Safety conditions when mirroring silver

Post by M. Lopez »

Good morning

I’m living in Spain and studying (beginner) chemistry. I’m interested in some safety issues related to silver mirroring. I read the chemical safety recommendations described by Angel Gilding when mirroring/pouring silver and the MSDS of some additional companies just to avoid dangerous situations. My questions are.
1. Most companies sell a “concentrate silver solution”, which usually is based on a mixed combination of ammonium and silver nitrate. Is there any possibility of forming fulminating silver (silver nitrite) if this solution is dried or under any other condition? (notice that only diammine silver is considered)
2. When the activator, which usually includes hydroxide of sodium, is added to the concentrate silver solution then “yes” it is possible to create fulminating silver if the solution is dried. Anyone knows if the reason for that is the possibility of forming unstable silver acids when the hydroxide is mixed with the diammine silver? I guess that this is the reason why some companies include the hydroxide of sodium as part of the “reducer” solution, right?. And finally,
3.- The reducer is a mix of chemicals that guarantee that when they are mixed with the concentrate solution all the Ag silver is precipitated and then it is impossible to create any fulminating or fulminated silver, is that right?.

Many thanks.
M. Lopez.
Patrick Mackle
Posts: 478
Joined: Thu Apr 08, 2004 10:21 am
Location: Monrovia, Ca.

Re: Safety conditions when mirroring silver

Post by Patrick Mackle »

Hi. I have never studied formal chemistry, and never studied silver chemistry.

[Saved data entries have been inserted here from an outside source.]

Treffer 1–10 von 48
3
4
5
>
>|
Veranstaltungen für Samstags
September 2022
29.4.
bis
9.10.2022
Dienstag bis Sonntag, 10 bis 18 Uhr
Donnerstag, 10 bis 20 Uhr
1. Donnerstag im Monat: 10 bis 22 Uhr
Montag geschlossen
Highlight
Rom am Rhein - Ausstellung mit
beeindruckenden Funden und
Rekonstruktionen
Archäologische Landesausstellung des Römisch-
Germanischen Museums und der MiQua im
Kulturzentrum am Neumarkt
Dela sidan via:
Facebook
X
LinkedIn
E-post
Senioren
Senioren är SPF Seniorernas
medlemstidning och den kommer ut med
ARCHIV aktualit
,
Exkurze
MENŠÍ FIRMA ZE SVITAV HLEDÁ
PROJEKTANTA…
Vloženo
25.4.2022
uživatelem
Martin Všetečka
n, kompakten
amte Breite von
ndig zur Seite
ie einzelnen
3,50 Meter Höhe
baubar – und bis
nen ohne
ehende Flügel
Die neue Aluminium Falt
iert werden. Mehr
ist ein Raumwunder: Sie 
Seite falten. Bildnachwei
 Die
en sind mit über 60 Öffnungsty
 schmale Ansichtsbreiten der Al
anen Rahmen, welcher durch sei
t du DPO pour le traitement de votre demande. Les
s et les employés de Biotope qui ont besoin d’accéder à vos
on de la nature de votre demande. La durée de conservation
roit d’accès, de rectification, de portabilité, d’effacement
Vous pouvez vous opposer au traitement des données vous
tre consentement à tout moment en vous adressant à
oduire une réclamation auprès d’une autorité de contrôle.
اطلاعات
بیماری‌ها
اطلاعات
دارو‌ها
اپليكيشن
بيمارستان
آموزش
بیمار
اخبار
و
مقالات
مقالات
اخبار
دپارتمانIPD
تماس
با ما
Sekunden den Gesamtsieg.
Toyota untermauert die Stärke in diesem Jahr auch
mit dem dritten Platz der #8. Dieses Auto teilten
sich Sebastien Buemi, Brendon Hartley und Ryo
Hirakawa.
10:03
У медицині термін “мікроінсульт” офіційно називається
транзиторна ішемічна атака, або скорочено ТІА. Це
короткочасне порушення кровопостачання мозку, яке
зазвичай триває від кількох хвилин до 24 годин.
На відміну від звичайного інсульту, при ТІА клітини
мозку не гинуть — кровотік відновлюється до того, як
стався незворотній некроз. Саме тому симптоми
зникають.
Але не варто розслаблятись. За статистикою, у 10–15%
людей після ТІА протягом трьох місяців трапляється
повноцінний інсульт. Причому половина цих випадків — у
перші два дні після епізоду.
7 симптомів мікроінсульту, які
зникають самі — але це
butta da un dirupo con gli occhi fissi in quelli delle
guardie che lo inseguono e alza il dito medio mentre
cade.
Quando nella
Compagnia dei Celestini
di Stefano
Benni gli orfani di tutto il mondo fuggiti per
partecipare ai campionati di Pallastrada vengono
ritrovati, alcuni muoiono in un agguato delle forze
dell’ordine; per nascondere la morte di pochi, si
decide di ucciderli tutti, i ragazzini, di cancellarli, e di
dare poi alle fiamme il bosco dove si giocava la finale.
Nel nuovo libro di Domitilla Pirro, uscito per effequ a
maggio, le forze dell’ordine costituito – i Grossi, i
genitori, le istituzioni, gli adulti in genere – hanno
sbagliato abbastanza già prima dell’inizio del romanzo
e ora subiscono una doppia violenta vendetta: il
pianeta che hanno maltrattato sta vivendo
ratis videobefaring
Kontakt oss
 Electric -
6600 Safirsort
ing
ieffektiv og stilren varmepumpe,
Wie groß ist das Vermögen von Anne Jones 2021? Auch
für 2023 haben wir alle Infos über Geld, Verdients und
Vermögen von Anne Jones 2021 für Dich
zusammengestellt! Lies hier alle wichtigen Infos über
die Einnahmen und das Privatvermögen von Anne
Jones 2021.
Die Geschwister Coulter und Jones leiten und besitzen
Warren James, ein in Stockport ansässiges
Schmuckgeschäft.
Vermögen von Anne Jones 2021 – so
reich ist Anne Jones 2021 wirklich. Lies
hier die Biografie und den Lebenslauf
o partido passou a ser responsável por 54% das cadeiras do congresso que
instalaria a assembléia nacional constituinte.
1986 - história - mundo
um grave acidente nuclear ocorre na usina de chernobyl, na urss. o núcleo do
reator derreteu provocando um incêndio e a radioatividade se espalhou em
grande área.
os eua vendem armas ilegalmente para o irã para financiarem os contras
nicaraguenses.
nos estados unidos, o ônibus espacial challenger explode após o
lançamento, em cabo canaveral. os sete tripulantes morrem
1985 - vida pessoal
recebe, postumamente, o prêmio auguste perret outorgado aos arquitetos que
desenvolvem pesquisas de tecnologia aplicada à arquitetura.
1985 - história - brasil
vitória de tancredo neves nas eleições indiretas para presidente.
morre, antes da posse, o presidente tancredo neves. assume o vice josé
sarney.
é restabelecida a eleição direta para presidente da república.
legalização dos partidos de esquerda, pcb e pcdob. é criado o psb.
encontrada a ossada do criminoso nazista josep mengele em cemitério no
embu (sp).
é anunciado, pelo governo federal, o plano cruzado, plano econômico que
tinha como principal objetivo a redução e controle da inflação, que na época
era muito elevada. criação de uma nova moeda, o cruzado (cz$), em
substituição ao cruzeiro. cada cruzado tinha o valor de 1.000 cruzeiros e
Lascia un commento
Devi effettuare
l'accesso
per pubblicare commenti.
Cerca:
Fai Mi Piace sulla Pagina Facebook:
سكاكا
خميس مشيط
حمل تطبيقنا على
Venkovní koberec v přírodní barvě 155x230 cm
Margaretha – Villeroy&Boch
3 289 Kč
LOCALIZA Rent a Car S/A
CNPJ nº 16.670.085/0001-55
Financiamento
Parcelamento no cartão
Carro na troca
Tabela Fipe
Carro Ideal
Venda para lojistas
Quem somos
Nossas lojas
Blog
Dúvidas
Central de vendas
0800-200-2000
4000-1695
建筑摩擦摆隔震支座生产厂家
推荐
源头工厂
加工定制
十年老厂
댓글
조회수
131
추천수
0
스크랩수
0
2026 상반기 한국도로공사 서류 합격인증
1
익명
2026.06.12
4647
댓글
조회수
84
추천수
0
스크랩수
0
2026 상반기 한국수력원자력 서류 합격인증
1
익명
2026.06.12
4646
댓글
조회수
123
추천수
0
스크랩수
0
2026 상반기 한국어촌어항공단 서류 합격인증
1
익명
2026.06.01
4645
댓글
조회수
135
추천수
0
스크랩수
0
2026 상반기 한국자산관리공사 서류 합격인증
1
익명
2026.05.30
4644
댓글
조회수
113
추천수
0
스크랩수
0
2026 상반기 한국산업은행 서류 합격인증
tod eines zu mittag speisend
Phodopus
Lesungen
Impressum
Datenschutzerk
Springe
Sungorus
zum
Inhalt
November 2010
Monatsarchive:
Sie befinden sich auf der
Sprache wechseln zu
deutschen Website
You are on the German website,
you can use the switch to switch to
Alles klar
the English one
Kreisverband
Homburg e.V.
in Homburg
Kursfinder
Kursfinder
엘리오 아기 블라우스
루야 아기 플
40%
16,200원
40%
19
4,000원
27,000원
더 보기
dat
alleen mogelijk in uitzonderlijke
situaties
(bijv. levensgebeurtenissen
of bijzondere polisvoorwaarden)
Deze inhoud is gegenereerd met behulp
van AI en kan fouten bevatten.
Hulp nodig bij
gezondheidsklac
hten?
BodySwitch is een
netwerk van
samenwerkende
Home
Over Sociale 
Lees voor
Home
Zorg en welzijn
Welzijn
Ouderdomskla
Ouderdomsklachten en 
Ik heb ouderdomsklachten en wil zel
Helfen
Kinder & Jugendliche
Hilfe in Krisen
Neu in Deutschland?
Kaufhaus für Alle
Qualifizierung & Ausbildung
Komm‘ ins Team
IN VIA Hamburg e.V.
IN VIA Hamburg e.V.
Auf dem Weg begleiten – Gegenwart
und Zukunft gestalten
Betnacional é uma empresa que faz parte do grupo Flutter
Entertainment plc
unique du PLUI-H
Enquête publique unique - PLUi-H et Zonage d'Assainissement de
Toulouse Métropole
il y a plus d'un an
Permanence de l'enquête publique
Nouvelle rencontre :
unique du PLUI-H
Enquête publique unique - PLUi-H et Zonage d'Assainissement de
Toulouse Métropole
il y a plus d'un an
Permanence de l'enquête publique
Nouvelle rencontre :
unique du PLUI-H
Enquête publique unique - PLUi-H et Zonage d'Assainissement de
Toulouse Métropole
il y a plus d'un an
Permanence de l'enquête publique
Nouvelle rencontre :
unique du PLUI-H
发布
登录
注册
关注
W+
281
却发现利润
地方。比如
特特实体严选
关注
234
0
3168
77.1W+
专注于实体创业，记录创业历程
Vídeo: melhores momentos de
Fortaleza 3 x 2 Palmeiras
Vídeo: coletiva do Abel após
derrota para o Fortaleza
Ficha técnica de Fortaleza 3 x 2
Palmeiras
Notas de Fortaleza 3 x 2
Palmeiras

But in my quest to learn silvering from elderly glass/mirroring men I did hear of some explosive accidents from the formation of fulminate of silver. I understand that the mixture has to dry before it can become unstable and thus explosive. As far as using prepackaged silvering solutions from mirroring chemical suppliers I did one time open a preopened silver component bottle that had a tightly sealed cap. Upon twisting the cap I was surprised by a louder than expected "crack" or "snap" sound. I figured it was caused buy the small amount of dried silver component residue that had dried within the threads of the bottle and cap. It was about as loud as a toy cap gun. I had heard stories of one man blowing the garage door off his garage, and another of a large porcelain pitcher which had turned to fulminate blowing off a worker's hand. That's enough to make a young man wary of the dangers of silver chemistry.